→ Task
Going down the data below, set down exactly the line with "decisions made, and" and each line after it through the line with "Australian Financial Services"; no other lines.

→ Dataset entries
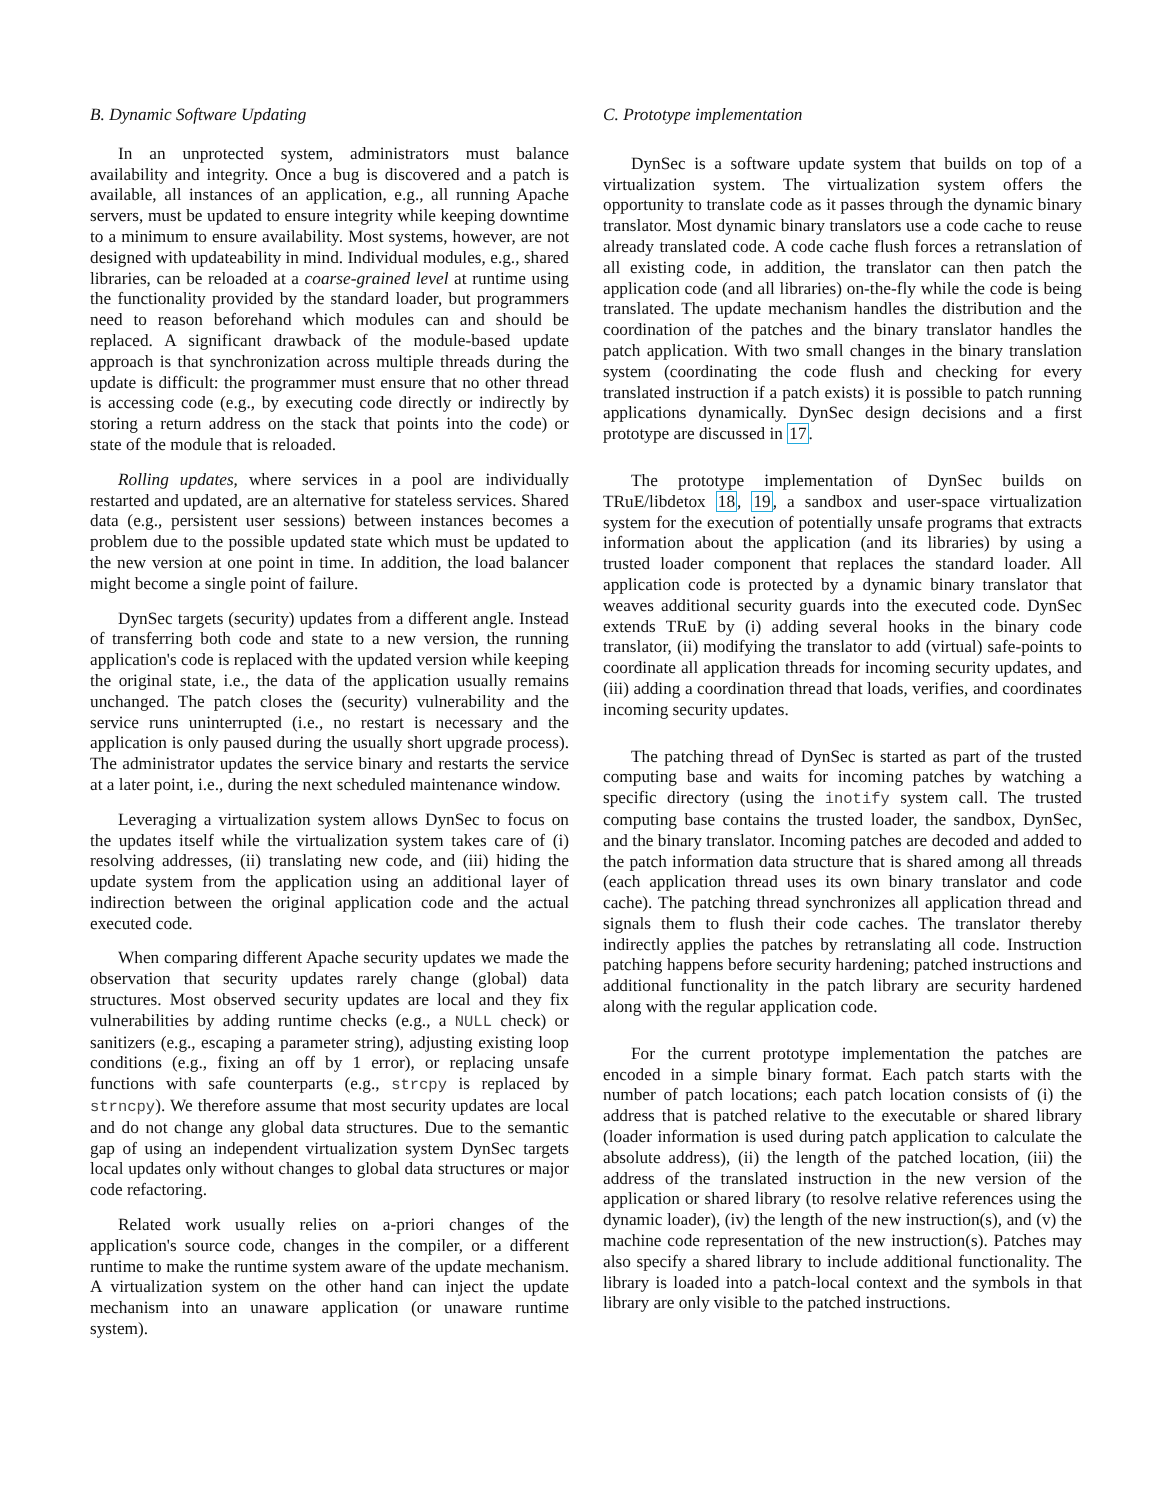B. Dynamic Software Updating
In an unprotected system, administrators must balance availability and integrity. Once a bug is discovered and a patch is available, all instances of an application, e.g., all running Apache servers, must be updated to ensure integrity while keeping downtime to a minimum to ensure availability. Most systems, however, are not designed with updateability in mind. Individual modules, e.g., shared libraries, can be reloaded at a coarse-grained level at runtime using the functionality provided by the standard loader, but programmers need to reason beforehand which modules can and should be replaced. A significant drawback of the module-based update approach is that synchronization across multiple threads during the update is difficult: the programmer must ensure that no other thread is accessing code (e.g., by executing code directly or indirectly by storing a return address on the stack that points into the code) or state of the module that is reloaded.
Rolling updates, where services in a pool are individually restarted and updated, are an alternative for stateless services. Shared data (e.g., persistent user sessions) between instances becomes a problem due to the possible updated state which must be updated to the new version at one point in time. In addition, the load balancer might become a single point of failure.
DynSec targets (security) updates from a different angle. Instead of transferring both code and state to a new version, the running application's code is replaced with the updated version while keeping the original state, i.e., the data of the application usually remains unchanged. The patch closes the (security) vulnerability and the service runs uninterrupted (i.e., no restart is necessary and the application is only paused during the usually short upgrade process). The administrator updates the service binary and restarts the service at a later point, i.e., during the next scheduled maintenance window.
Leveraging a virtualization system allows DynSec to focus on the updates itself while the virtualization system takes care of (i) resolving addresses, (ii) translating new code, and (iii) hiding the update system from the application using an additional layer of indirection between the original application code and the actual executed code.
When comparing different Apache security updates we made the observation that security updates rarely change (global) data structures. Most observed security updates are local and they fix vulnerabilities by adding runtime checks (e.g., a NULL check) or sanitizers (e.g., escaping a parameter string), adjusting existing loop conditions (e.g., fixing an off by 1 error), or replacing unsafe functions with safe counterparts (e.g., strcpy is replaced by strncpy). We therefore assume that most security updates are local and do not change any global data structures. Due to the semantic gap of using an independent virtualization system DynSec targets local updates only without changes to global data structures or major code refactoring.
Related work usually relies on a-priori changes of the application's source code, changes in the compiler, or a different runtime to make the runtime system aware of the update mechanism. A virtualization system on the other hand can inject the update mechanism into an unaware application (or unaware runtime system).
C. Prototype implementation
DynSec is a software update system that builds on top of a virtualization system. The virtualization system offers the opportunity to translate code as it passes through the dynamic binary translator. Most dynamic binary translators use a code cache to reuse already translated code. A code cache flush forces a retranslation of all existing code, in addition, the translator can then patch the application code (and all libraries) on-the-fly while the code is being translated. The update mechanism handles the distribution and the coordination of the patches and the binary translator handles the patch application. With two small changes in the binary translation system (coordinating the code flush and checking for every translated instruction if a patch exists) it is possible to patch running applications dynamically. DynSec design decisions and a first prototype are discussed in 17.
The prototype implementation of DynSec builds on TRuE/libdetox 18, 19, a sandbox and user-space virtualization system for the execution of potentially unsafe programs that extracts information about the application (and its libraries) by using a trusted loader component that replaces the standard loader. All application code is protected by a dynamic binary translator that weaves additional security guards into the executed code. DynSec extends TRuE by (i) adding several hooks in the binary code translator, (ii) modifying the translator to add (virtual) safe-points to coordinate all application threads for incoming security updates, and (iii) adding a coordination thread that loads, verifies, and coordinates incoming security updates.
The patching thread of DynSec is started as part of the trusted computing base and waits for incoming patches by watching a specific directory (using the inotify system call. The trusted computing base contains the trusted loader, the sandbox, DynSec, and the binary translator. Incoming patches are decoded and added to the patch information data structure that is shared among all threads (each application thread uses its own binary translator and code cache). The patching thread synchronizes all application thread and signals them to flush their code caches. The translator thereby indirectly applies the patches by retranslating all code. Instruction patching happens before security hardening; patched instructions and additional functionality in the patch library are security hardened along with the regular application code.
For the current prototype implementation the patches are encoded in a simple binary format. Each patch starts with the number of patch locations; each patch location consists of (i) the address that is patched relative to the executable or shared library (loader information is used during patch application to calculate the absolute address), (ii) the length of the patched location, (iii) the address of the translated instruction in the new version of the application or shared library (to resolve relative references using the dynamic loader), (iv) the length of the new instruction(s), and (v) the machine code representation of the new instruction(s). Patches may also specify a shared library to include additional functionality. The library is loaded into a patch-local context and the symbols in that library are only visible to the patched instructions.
--
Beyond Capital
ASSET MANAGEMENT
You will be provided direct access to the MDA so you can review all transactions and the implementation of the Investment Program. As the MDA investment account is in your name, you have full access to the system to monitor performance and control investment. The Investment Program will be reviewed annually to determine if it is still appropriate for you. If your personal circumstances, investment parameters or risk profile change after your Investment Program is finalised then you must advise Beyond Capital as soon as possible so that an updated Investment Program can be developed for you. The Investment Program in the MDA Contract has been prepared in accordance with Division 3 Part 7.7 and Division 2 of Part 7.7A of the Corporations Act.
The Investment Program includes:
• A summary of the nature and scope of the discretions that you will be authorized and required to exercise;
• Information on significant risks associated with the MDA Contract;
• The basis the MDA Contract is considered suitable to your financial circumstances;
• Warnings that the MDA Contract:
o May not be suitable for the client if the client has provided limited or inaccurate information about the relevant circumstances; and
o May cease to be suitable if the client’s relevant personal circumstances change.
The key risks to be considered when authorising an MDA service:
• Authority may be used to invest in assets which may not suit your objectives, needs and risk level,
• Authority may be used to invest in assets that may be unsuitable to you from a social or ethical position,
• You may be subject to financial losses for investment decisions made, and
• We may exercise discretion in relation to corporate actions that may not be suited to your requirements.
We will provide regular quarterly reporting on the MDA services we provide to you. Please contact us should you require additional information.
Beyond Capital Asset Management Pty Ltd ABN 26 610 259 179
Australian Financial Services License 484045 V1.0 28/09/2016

→ Completed exercise
• You may be subject to financial losses for investment decisions made, and
• We may exercise discretion in relation to corporate actions that may not be suited to your requirements.
We will provide regular quarterly reporting on the MDA services we provide to you. Please contact us should you require additional information.
Beyond Capital Asset Management Pty Ltd ABN 26 610 259 179
Australian Financial Services License 484045 V1.0 28/09/2016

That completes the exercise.